=== Section Start ===

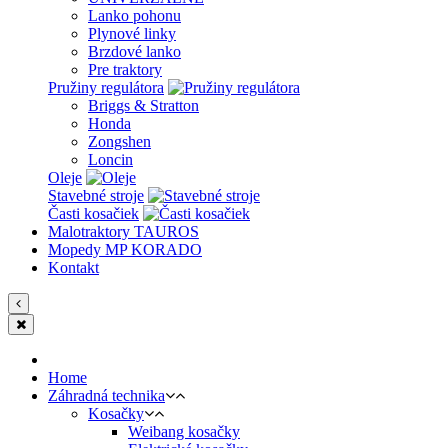
Lanko pohonu
Plynové linky
Brzdové lanko
Pre traktory
Pružiny regulátora
Briggs & Stratton
Honda
Zongshen
Loncin
Oleje
Stavebné stroje
Časti kosačiek
Malotraktory TAUROS
Mopedy MP KORADO
Kontakt
Home
Záhradná technika
Kosačky
Weibang kosačky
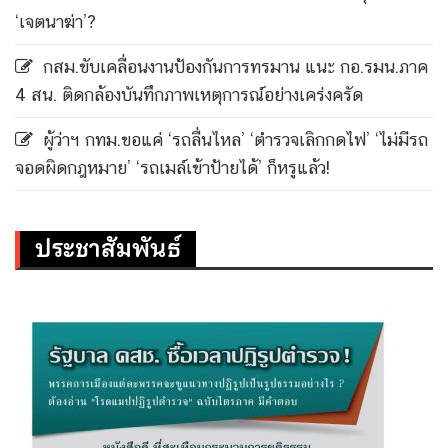
‘เจตนาฆ่า’?
กสม.ขับเคลื่อนงานป้องกันการทรมาน แนะ กอ.รมน.ภาค
4 สน. ติดกล้องบันทึกภาพเหตุการณ์อย่างเคร่งครัด
ผู้ว่าฯ กทม.ขอแค่ ‘รถลื่นไหล’ ‘ตำรวจเลิกกดไฟ’ ‘ไม่มีรถ
จอดผิดกฎหมาย’ ‘รถเมล์เข้าป้ายได้’ ก็หรูแล้ว!
ประชาสัมพันธ์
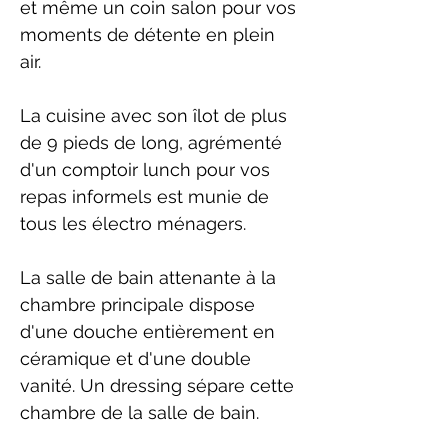
et même un coin salon pour vos
moments de détente en plein
air.
La cuisine avec son îlot de plus
de 9 pieds de long, agrémenté
d'un comptoir lunch pour vos
repas informels est munie de
tous les électro ménagers.
La salle de bain attenante à la
chambre principale dispose
d'une douche entièrement en
céramique et d'une double
vanité. Un dressing sépare cette
chambre de la salle de bain.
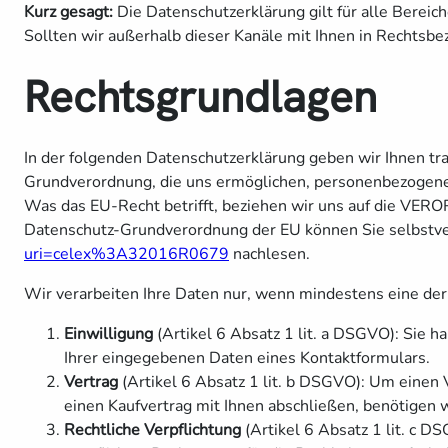
Kurz gesagt:
Die Datenschutzerklärung gilt für alle Berei
Sollten wir außerhalb dieser Kanäle mit Ihnen in Rechtsb
Rechtsgrundlagen
In der folgenden Datenschutzerklärung geben wir Ihnen tr
Grundverordnung, die uns ermöglichen, personenbezogene
Was das EU-Recht betrifft, beziehen wir uns auf di
Datenschutz-Grundverordnung der EU können Sie selbstve
uri=celex%3A32016R0679
nachlesen.
Wir verarbeiten Ihre Daten nur, wenn mindestens eine der
Einwilligung
(Artikel 6 Absatz 1 lit. a DSGVO): Sie 
Ihrer eingegebenen Daten eines Kontaktformulars.
Vertrag
(Artikel 6 Absatz 1 lit. b DSGVO): Um einen V
einen Kaufvertrag mit Ihnen abschließen, benötigen
Rechtliche Verpflichtung
(Artikel 6 Absatz 1 lit. c D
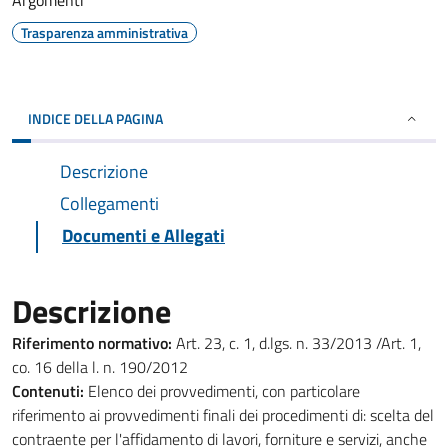
Argomenti
Trasparenza amministrativa
INDICE DELLA PAGINA
Descrizione
Collegamenti
Documenti e Allegati
Descrizione
Riferimento normativo:
Art. 23, c. 1, d.lgs. n. 33/2013 /Art. 1,
co. 16 della l. n. 190/2012
Contenuti:
Elenco dei provvedimenti, con particolare
riferimento ai provvedimenti finali dei procedimenti di: scelta del
contraente per l'affidamento di lavori, forniture e servizi, anche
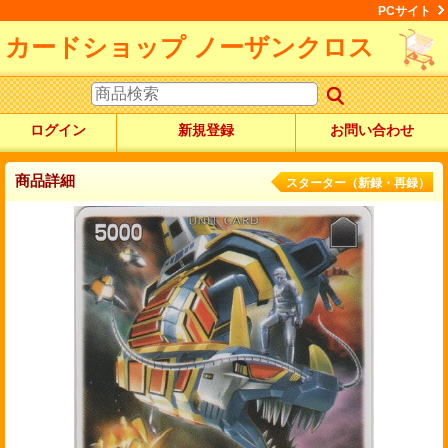
PCサイト
カードショップ ノーザンクロス
ログイン
新規登録
お問い合わせ
商品詳細
スターター（新録・再録）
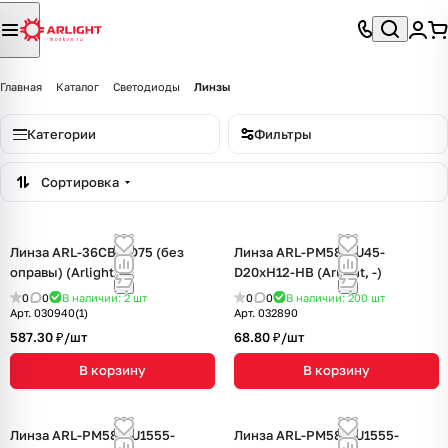
Главная
Каталог
Светодиоды
Линзы
Категории
Фильтры
Сортировка
Линза ARL-36CBT-D75 (без
Линза ARL-PM585-U45-
оправы) (Arlight, -)
D20xH12-HB (Arlight, -)
0
0
В наличии: 2
шт
0
0
В наличии: 200
шт
Арт.
030940(1)
Арт.
032890
587.30 ₽/
шт
68.80 ₽/
шт
В корзину
В корзину
Линза ARL-PM585-U1555-
Линза ARL-PM585-U1555-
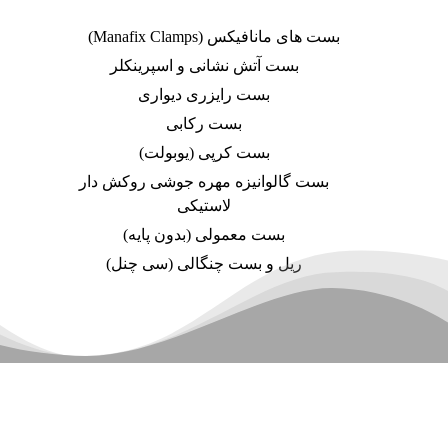
بست های مانافیکس (Manafix Clamps)
بست آتش نشانی و اسپرینکلر
بست رایزری دیواری
بست رکابی
بست کرپی (یوبولت)
بست گالوانیزه مهره جوشی روکش دار
لاستیکی
بست معمولی (بدون پایه)
ریل و بست چنگالی (سی چنل)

=== Section End ===

* _Problem requirements_
If a line above holds the word "pour", count it; then say how many such lines there are and nothing else.

* _Completed exercise_
2